Our weekend started off quiet. But it isnt gonna stay like that. I dont mind though. I like being busy. Nothing much happened today Friday. Our sister came over to our parents with the kids and I babysat Davin with our mom while Laura went to do two peoples hair. She got 40 euro for blow drying two neighbours hair so she was pretty pleased with herself. It was a blast looking after Davin. He’s two and full of hilarity. He eventually fell asleep and when he did me and mom just sat drinking tea and talking about xmas. Dad made dinner for us all which was scrumptious. Our dad despite all of his faults is a really good cook. Tomorrow Saturday I’ll be going out with our P.A Joy. I will probably just go window shopping as I’ve most of my xmas presents bought now with the exception of a present for my god father and my sisters partner. I think I’ll also go to subway and have my favourite sub, italian flat bread with chicken, bacon, spicy cheese and south west sauce, mmmm love it. Tomorrow evening I’ll be going to my aunts house to watch the final of x factor. Moms also going and we’re going to have some food and possibly drinks, although I am not sure yet if I’ll actually drink alcohol. Sunday we’re supposed to be going to a xmas market, where there is food stalls, a magical santa experience, and a big ferris wheel that gives you a good view of the city. We were gonna go today to the market but then when Laura had to do the neighbours hairs she said lets put it off till Sunday when we’re not rushing. Man I didnt realise how busy this weekend actually was gonna be until I reread this. I guess I am lucky as it will keep my mind occupied and off of stressful things like memories and stressful emotional turmoil.
Carol anne

Reflecting

Tonight I am reflecting on my week. The past week has been busy but mostly good. The only down side was missing therapy, I hate to miss any of my sessions. It leaves me feeling uneasy and nervous and stuff in case something will go wrong with me or one of us and we will become emotionally unstable or something. I know thats pretty irrational but it is how I feel about it. I’m debating whether to text Eileen tomorrow and ask her if she’d do a check in with us over the phone. I know if she can she probably will but its just I don’t like to intrude on her over the weekend. I’ll think some more about it and wait until tomorrow to make up my mind on what to do.
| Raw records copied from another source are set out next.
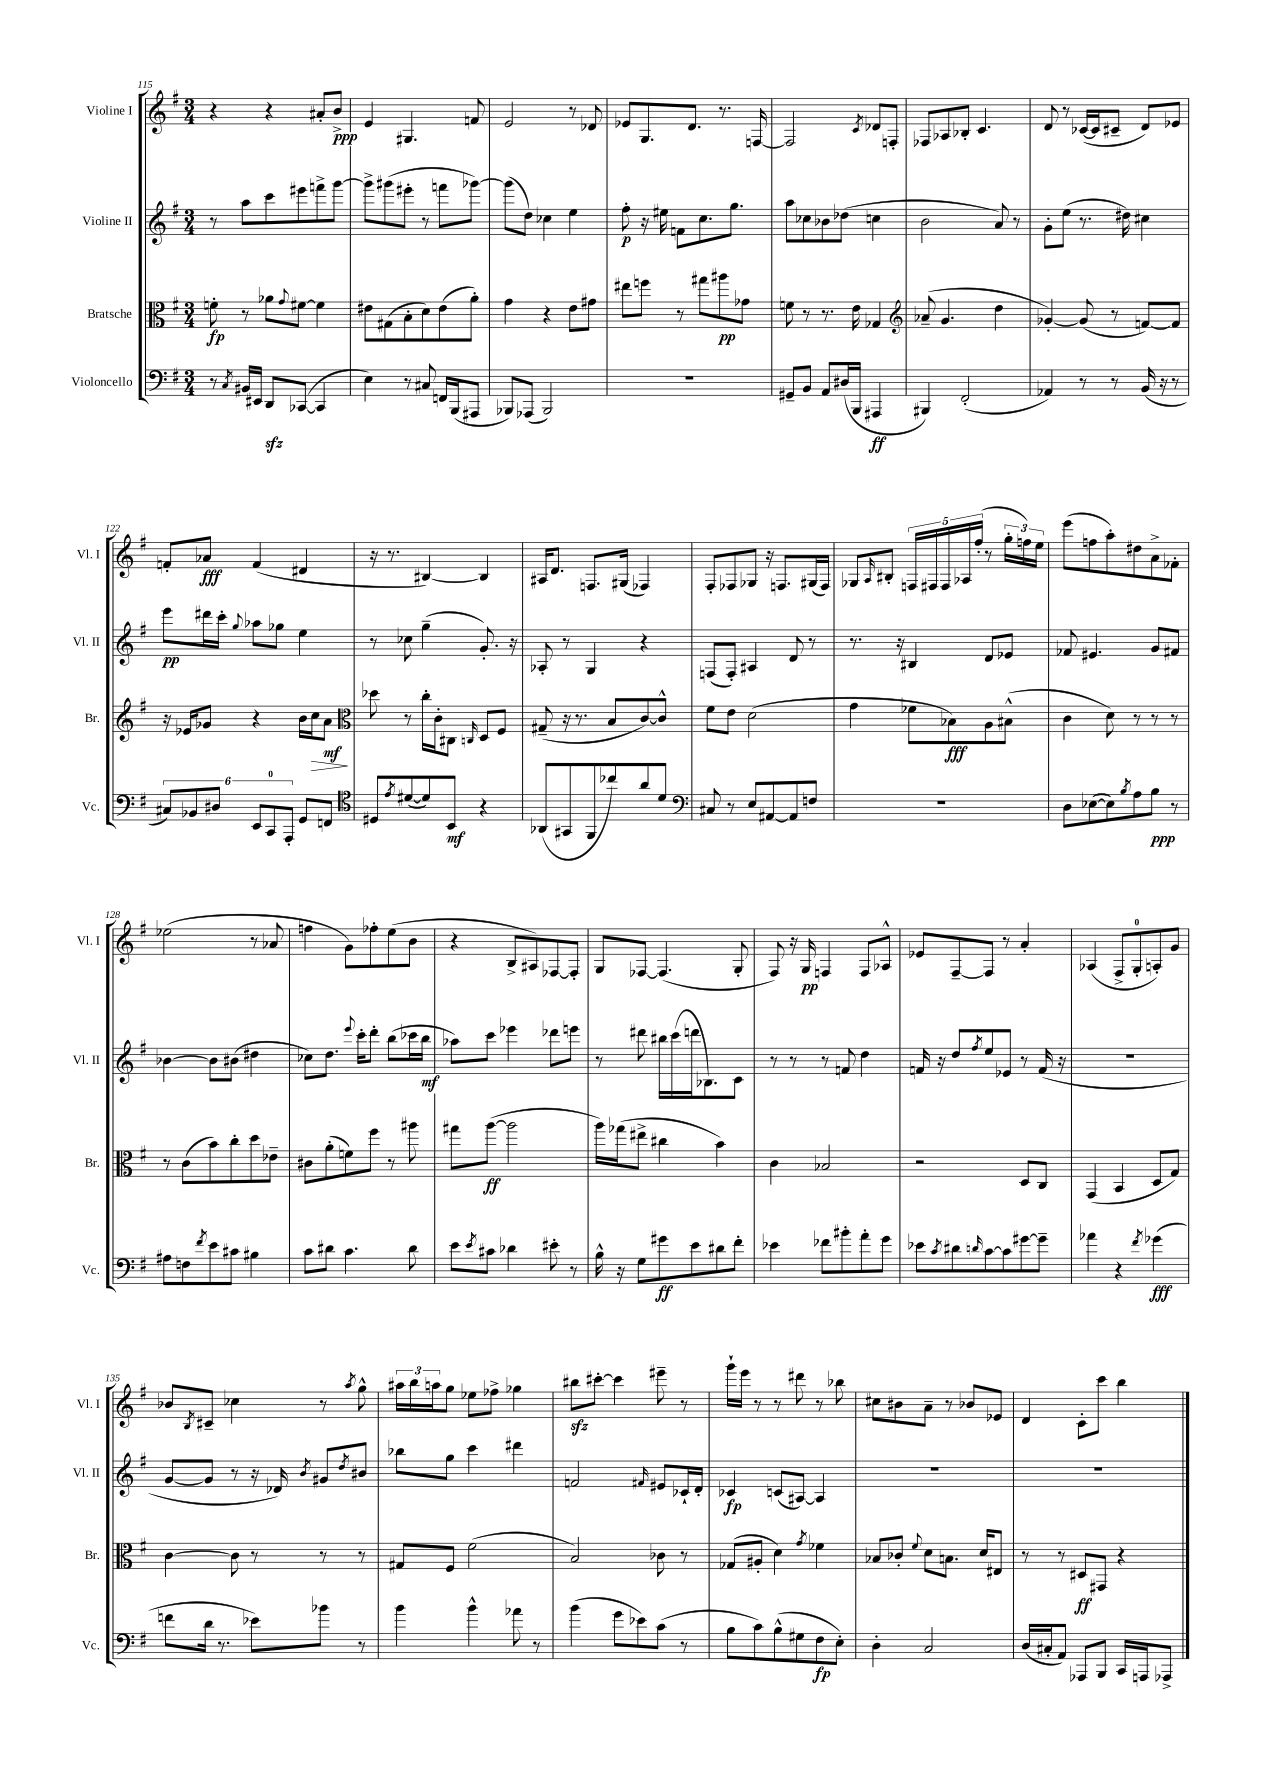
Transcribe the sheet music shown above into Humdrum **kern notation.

**kern	**dynam	**kern	**dynam	**kern	**dynam	**kern	**dynam
*part4	*part4	*part3	*part3	*part2	*part2	*part1	*part1
*staff4	*staff4	*staff3	*staff3	*staff2	*staff2	*staff1	*staff1
*I"Violoncello	*	*I"Bratsche	*	*I"Violine II	*	*I"Violine I	*
*I'Vc.	*	*I'Br.	*	*I'Vl. II	*	*I'Vl. I	*
*clefF4	*	*clefC3	*	*clefG2	*	*clefG2	*
*k[f#]	*	*k[f#]	*	*k[f#]	*	*k[f#]	*
*M3/4	*	*M3/4	*	*M3/4	*	*M3/4	*
=115	=115	=115	=115	=115	=115	=115	=115
8r	.	8fn'\	fp	8r	.	4r	.
8qC/	.	.	.	.	.	.	.
16BB#X/LL	.	8r	.	8aa\L	.	.	.
16EE#X/JJ	.	.	.	.	.	.	.
8DDzz/L	.	8a-X\L	.	8ccc\	.	4r	.
.	.	8qqg/	.	.	.	.	.
([8CC-X/J	.	[8f#X\J	.	8eee#X\	.	.	.
4CC-/]	.	4f#\]	.	8fffn^\	.	8a#X'/L	.
.	.	.	.	[8ggg\J	.	8b^/J	ppp
=116	=116	=116	=116	=116	=116	=116	=116
4E\)	.	8e#X\L	.	8ggg^\L]	.	4e/	.
.	.	(8G#X\	.	(8ggg#X\	.	.	.
8r	.	8B'\	.	8eee#X'\J	.	4.G#X/	.
8C#X/	.	8d\)	.	8r	.	.	.
16FFn/LL	.	(8e#\	.	8fffn\L	.	.	.
(16BBB/J	.	.	.	.	.	.	.
8AAA#X/J	.	8a'\J)	.	[8ggg-X\J)	.	8fn/	.
=117	=117	=117	=117	=117	=117	=117	=117
8BBB-X/L)	.	4g\	.	(8ggg-\L]	.	2e/	.
(8AAA-X/J	.	.	.	8dd\J)	.	.	.
2BBB-/)	.	4r	.	4cc-X\	.	.	.
.	.	8e\L	.	4ee\	.	8r	.
.	.	8g#X\J	.	.	.	8d-X/	.
=118	=118	=118	=118	=118	=118	=118	=118
2.r	.	8ee#X\L	.	8ff#'\	p	8e-X/L	.
.	.	8ffn\J	.	16r	.	8.G/	.
.	.	.	.	16ee#X\	.	.	.
.	.	8r	.	8fn\L	.	.	.
.	.	.	.	.	.	8.d/J	.
.	.	8gg#X\L	.	8.cc\	.	.	.
.	.	8aa#X\	pp	.	.	8.r	.
.	.	.	.	8.gg\J	.	.	.
.	.	8g-X\J	.	.	.	.	.
.	.	.	.	.	.	[16Fn/	.
=119	=119	=119	=119	=119	=119	=119	=119
8GG#X~/L	.	8fn\	.	8aa\L	.	2F/]	.
8BB/J	.	8r	.	8cc-X\	.	.	.
8AA/L	.	8.r	.	8b-X\	.	.	.
(16D#X/L	.	.	.	(8dd-X\J	.	.	.
16BBB/JJ	.	16e\	.	.	.	.	.
.	.	.	.	.	.	8qc/	.
4AAA#X/	ff	4G-X/	.	4ccn\	.	8d-X/L	.
.	.	.	.	.	.	8Fn'/J	.
=120	=120	=120	=120	=120	=120	=120	=120
*	*	*clefG2	*	*	*	*	*
4BBB#X/)	.	(8a-X~/	.	2b\	.	8F-X/L	.
.	.	4.g/	.	.	.	8A-X/	.
(2FF#'/	.	.	.	.	.	8B-X'/J	.
.	.	.	.	.	.	4.c/	.
.	.	4dd\	.	8a/)	.	.	.
.	.	.	.	8r	.	.	.
=121	=121	=121	=121	=121	=121	=121	=121
4AA-X/)	.	[4g-X'/)	.	8g'\L	.	8d/	.
.	.	.	.	(8ee\J	.	8r	.
8r	.	(8g-/]	.	8.r	.	([16c-X/LL	.
.	.	.	.	.	.	16c-/J]	.
8r	.	8r	.	.	.	8c#X~/J	.
.	.	.	.	16dd#X\)	.	.	.
(16BB/	.	[8fn/L)	.	4cc#X\	.	8d/L)	.
16r	.	.	.	.	.	.	.
8r	.	8f/J]	.	.	.	8e-X/J	.
!!LO:LB:g=z
=122	=122	=122	=122	=122	=122	=122	=122
12C#X/L)	.	16r	.	8eee\L	pp	8fn'/L	.
.	.	16e-X/KL	.	.	.	.	.
12BB-X/	.	.	.	.	.	.	.
.	.	8g-X/J	.	16ddd#X\L	.	8a-X/J	fff
12D#X/J	.	.	.	.	.	.	.
.	.	.	.	16ccc'\JJ	.	.	.
.	.	.	.	8qqgg/	.	.	.
12EE/L	.	4r	.	8aa-X\L	.	(4f/	.
12CC/	.	.	.	.	.	.	.
.	.	.	.	8gg-X\J	.	.	.
12AAA'/J	.	.	.	.	.	.	.
8GG/L	.	16b\LL	.	4ee\	.	4d#X/	.
!	!	!	!LO:HP:b	!	!	!	!
.	.	16cc\J	>	.	.	.	.
8FFn/J	.	8a\J	mf	.	.	.	.
.	.	.	]	.	.	.	.
=123	=123	=123	=123	=123	=123	=123	=123
*clefC4	*	*clefC3	*	*	*	*	*
8D#X/L	.	8dd-X\	.	8r	.	16r	.
.	.	.	.	.	.	8.r	.
8qe/	.	.	.	.	.	.	.
([8d#X/	.	8r	.	8cc-X\	.	.	.
8d#/])	.	16cc'\LL	.	(4gg~\	.	[4B#X/)	.
.	.	16c'\J	.	.	.	.	.
8BB/J	mf	8C#X\J	.	.	.	.	.
.	.	16qqCn/	.	.	.	.	.
4r	.	8D/L	.	8.g'/)	.	4B#/]	.
.	.	8F#/J	.	.	.	.	.
.	.	.	.	16r	.	.	.
=124	=124	=124	=124	=124	=124	=124	=124
(8AA-X/L	.	(8G#X~/	.	8A-X'/	.	16A#X/KL	.
.	.	.	.	.	.	8.d/J	.
8GG#X/	.	16r	.	8r	.	.	.
.	.	8.r	.	.	.	.	.
8FF#/	.	.	.	4G/	.	8.Fn/L	.
8cc-X/)	.	8B/L	.	.	.	.	.
.	.	.	.	.	.	(16G#X/Jk	.
8a/	.	[8c/)	.	4r	.	4F-X/)	.
8d/J	.	8c^^/J]	.	.	.	.	.
=125	=125	=125	=125	=125	=125	=125	=125
*clefF4	*	*	*	*	*	*	*
8C#X/	.	8f#\L	.	(8Fn/L	.	8F#'/L	.
8r	.	8e\J	.	8F'/J)	.	8F-X/	.
8E/L	.	(2d\	.	4A#X/	.	8G-X/J	.
[8AA#X/	.	.	.	.	.	16r	.
.	.	.	.	.	.	8.Fn/L	.
8AA#/]	.	.	.	8d/	.	.	.
8Fn/J	.	.	.	8r	.	(16G#X/L	.
.	.	.	.	.	.	16F/JJ)	.
=126	=126	=126	=126	=126	=126	=126	=126
2.r	.	4g\	.	8.r	.	8G-X/L	.
.	.	.	.	.	.	16qqA/	.
.	.	.	.	.	.	8B#X'/J	.
.	.	.	.	16r	.	.	.
.	.	8f-X\L	.	4B#X/	.	20Fn/LL	.
.	.	.	.	.	.	20F#X/	.
.	.	.	.	.	.	20F#/	.
.	.	8B-X\)	fff	.	.	.	.
.	.	.	.	.	.	20A-X/	.
.	.	.	.	.	.	(20ff#'/JJ	.
.	.	8A\	.	8d/L	.	8r	.
.	.	(8B#X^^\J	.	8e-X/J	.	24gg'\LL	.
.	.	.	.	.	.	24ffn\)	.
.	.	.	.	.	.	24ee\JJ	.
=127	=127	=127	=127	=127	=127	=127	=127
8D\L	.	4c\	.	8f-X/	.	(8eee\L	.
([8E-X\	.	.	.	4.e#X/	.	8ffn\	.
8E-\])	.	8d\)	.	.	.	8aa'\)	.
8qB/	.	.	.	.	.	.	.
8A\	.	8r	.	.	.	8dd#X\	.
8B\J	ppp	8r	.	8g/L	.	8a^\	.
8r	.	8r	.	8f#X/J	.	8f-X'\J	.
!!LO:LB:g=z
=128	=128	=128	=128	=128	=128	=128	=128
8A#X\L	.	8r	.	[4b-X\	.	(2ee-X\	.
8Fn\	.	(8c\L	.	.	.	.	.
8qf#/	.	.	.	.	.	.	.
8e\	.	8b\)	.	8b-\L]	.	.	.
8c#X\J	.	8cc'\	.	(8b#X\J	.	.	.
4B#X\	.	8dd\	.	4dd#X\	.	8r	.
.	.	8e-X~\J	.	.	.	8a-X/	.
=129	=129	=129	=129	=129	=129	=129	=129
8c\L	.	8c#X\L	.	8cc-X\L)	.	4ffn\	.
8d#X\J	.	(8a'\	.	8.dd\J	.	.	.
4.c\	.	8fn\)	.	.	.	8g\L)	.
.	.	.	.	8qqeee/	.	.	.
.	.	.	.	16ccc'\KL	.	.	.
.	.	8ff#\J	.	8ddd'\J	.	8ff-X'\	.
.	.	8r	.	(8bb\L	.	(8ee\	.
8d#\	.	8aa#X\	.	16ccc-X\L	.	8b\J	.
.	.	.	.	16bb\JJ	mf	.	.
=130	=130	=130	=130	=130	=130	=130	=130
8e\L	.	8gg#X\L	.	8aa-X\L)	.	4r	.
8qe/	.	.	.	.	.	.	.
8c#X\J	.	([8aa\J	ff	8ccc\J	.	.	.
4d-X\	.	2aa\]	.	4eee-X\	.	8B^/L	.
.	.	.	.	.	.	8A#X/)	.
8e#X'\	.	.	.	8ddd-X\L	.	[8F-X/	.
8r	.	.	.	8eeen\J	.	8F-'/J]	.
=131	=131	=131	=131	=131	=131	=131	=131
16B^^\	.	16aa\LL)	.	8r	.	8G/L	.
16r	.	(16gg-X\J	.	.	.	.	.
8G\L	.	8ee#X^\J	.	8ddd#X\	.	[8F-X/J	.
8g#X\	ff	4cc#X\	.	16bb#X\LL	.	(4.F-/]	.
.	.	.	.	(16ccc\	.	.	.
8e\	.	.	.	16dddn\J	.	.	.
.	.	.	.	8.B-X\)	.	.	.
8d#X\	.	4b\)	.	.	.	.	.
8f#'\J	.	.	.	8c\J	.	8G'/	.
=132	=132	=132	=132	=132	=132	=132	=132
4e-X\	.	4c\	.	8r	.	8F#/)	.
.	.	.	.	8r	.	16r	.
.	.	.	.	.	.	16G/	pp
8f-X\L	.	2B-X/	.	8r	.	4Fn/	.
8b#X'\	.	.	.	8fn/	.	.	.
8a'\	.	.	.	4dd\	.	8F/L	.
8g\J	.	.	.	.	.	8A-X^^/J	.
=133	=133	=133	=133	=133	=133	=133	=133
8e-X\L	.	2r	.	16fn/	.	8e-X/L	.
.	.	.	.	16r	.	.	.
8qc/	.	.	.	.	.	.	.
8d#X\	.	.	.	8dd/L	.	[8F#~/	.
16qqdn/	.	.	.	8qff#/	.	.	.
[8c\	.	.	.	8ee/	.	8F#/J]	.
8c\]	.	.	.	8e-X/J	.	8r	.
[8g#X\	.	8D/L	.	8r	.	4a'/	.
8g#~\J]	.	8C/J	.	(16f/	.	.	.
.	.	.	.	16r	.	.	.
=134	=134	=134	=134	=134	=134	=134	=134
4a-X\	.	(4GG/	.	2.r	.	(4A-X/	.
4r	.	4BB/	.	.	.	8F#^/L	.
.	.	.	.	.	.	8G'/	.
8qf#/	.	.	.	.	.	.	.
(4g-X\	fff	8D/L	.	.	.	8An'/)	.
.	.	8G/J)	.	.	.	8g/J	.
!!LO:LB:g=z
=135	=135	=135	=135	=135	=135	=135	=135
8fn\L	.	[4c\	.	[8g/L	.	8b-X/L	.
.	.	.	.	.	.	8qB/	.
16d\Jk	.	.	.	8g/J]	.	8c#X~/J	.
8.r	.	.	.	.	.	.	.
.	.	8c\]	.	8r	.	4cc-X\	.
8e-X\L)	.	8r	.	16r	.	.	.
.	.	.	.	16d-X/)	.	.	.
.	.	.	.	8qb/	.	.	.
8b-X\J	.	8r	.	8g#X/L	.	8r	.
.	.	.	.	8qdd/	.	8qaa/	.
8r	.	8r	.	8b#X/J	.	8gg^^\	.
=136	=136	=136	=136	=136	=136	=136	=136
4b\	.	8G#X/L	.	8bb-X\L	.	24aa#X\LL	.
.	.	.	.	.	.	24bb\	.
.	.	.	.	.	.	24aan\J	.
.	.	8F#/J	.	8gg\J	.	8gg\J	.
4b^^\	.	(2f#\	.	4ccc\	.	8ee-X\L	.
.	.	.	.	.	.	8ff-X^\J	.
8a-X\	.	.	.	4ddd#X\	.	4gg-X\	.
8r	.	.	.	.	.	.	.
=137	=137	=137	=137	=137	=137	=137	=137
(4b\	.	2B/)	.	2fn/	.	8bb#Xzz\L	.
.	.	.	.	.	.	[8ccc#X'\J	.
8g\L	.	.	.	.	.	4ccc#\]	.
8e-X\)	.	.	.	.	.	.	.
.	.	.	.	16qqf#X/	.	.	.
(8c\J	.	8c-X\	.	8e#X/L	.	8eee#X~\	.
8r	.	8r	.	16c-X`/L	.	8r	.
.	.	.	.	16d'/JJ	.	.	.
=138	=138	=138	=138	=138	=138	=138	=138
8B\L	.	(8G-X/L	.	4c-X/	fp	16ggg`\LL	.
.	.	.	.	.	.	16eee\JJ	.
8c\)	.	8A#X'/J	.	.	.	8r	.
(8B^^\	.	4d\)	.	(8cn/L	.	8r	.
8G#X\	.	.	.	[8A#X/J)	.	8ddd#X\	.
.	.	8qg/	.	.	.	.	.
8F#\	fp	4f-X\	.	4A#/]	.	8r	.
8E'\J)	.	.	.	.	.	8bb-X\	.
=139	=139	=139	=139	=139	=139	=139	=139
4D'\	.	8B-X/L	.	2.r	.	8cc#X\L	.
.	.	8c-X'/J	.	.	.	8b#X\	.
.	.	8qqf#/	.	.	.	.	.
2C/	.	8d\L	.	.	.	8a~\J	.
.	.	8.Bn\J	.	.	.	8r	.
.	.	.	.	.	.	8b-X/L	.
.	.	16d/KL	.	.	.	.	.
.	.	8E#X/J	.	.	.	8e-X/J	.
=140	=140	=140	=140	=140	=140	=140	=140
(16D/LL	.	8r	.	2.r	.	4d/	.
16C#X'/J	.	.	.	.	.	.	.
8AA/J)	.	8r	.	.	.	.	.
8AAA-X/L	.	8D#X/L	ff	.	.	8c'\L	.
8BBB/J	.	8GG#X/J	.	.	.	8ccc\J	.
16CC/LL	.	4r	.	.	.	4bb\	.
16AAAn/J	.	.	.	.	.	.	.
8AAA-X^/J	.	.	.	.	.	.	.
==	==	==	==	==	==	==	==
*-	*-	*-	*-	*-	*-	*-	*-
I feel our appointment with both Mark our OT and Karen our nutritionist went really well. Despite not losing any weight I’ve been doing pretty good about food, eating, and related issues. I’m doing the disruptive behaviours of binging, vomiting, purging and laxative or diet pill use less and less. I’m not the only insider who struggles with these issues and it is good that others are following my lead and trying to. Karen said we were doing well and that has spurred me on to keep going and trying my best. The appointment with mark was so productive and I feel I am getting to really know myself and what interests me and the things I like and don’t like. It is amazing how that happened, how if you had asked me previously I probably couldn’t have named a lot that I thought I was interested in. Doing up an interest list has really opened my eyes a lot. Of course I am also glad that I get along with Mark and we have a good relationship with one another. That is very important for the work we’re doing together. Overall a pretty good week and this coming week is gonna be busy too. I’m so excited for xmas to come, 3 weeks to go, I’m counting!
Carol anne

Emotional rollercoaster

I feel so numb
This is no fun
Drowing inside
Want to hide
Emotions run so deep
And i cant go to sleep
So i sit here awake
Wondering…
Is it all a mistake?
Am i real?
Or is it all surreal?

I gotta be up in half an hour. Despite my best efforts I haven’t slept very well. I slept on and off but it was broken sleep. Feel sorta crappy to be honest. Maybe if I get up and drink a cup of tea I’ll feel refreshed and ready to go to my apt with Mark. Right now I wish I didn’t have to go out. I don’t feel able to face it or him. I just feel…off? God I hate feeling so emotional.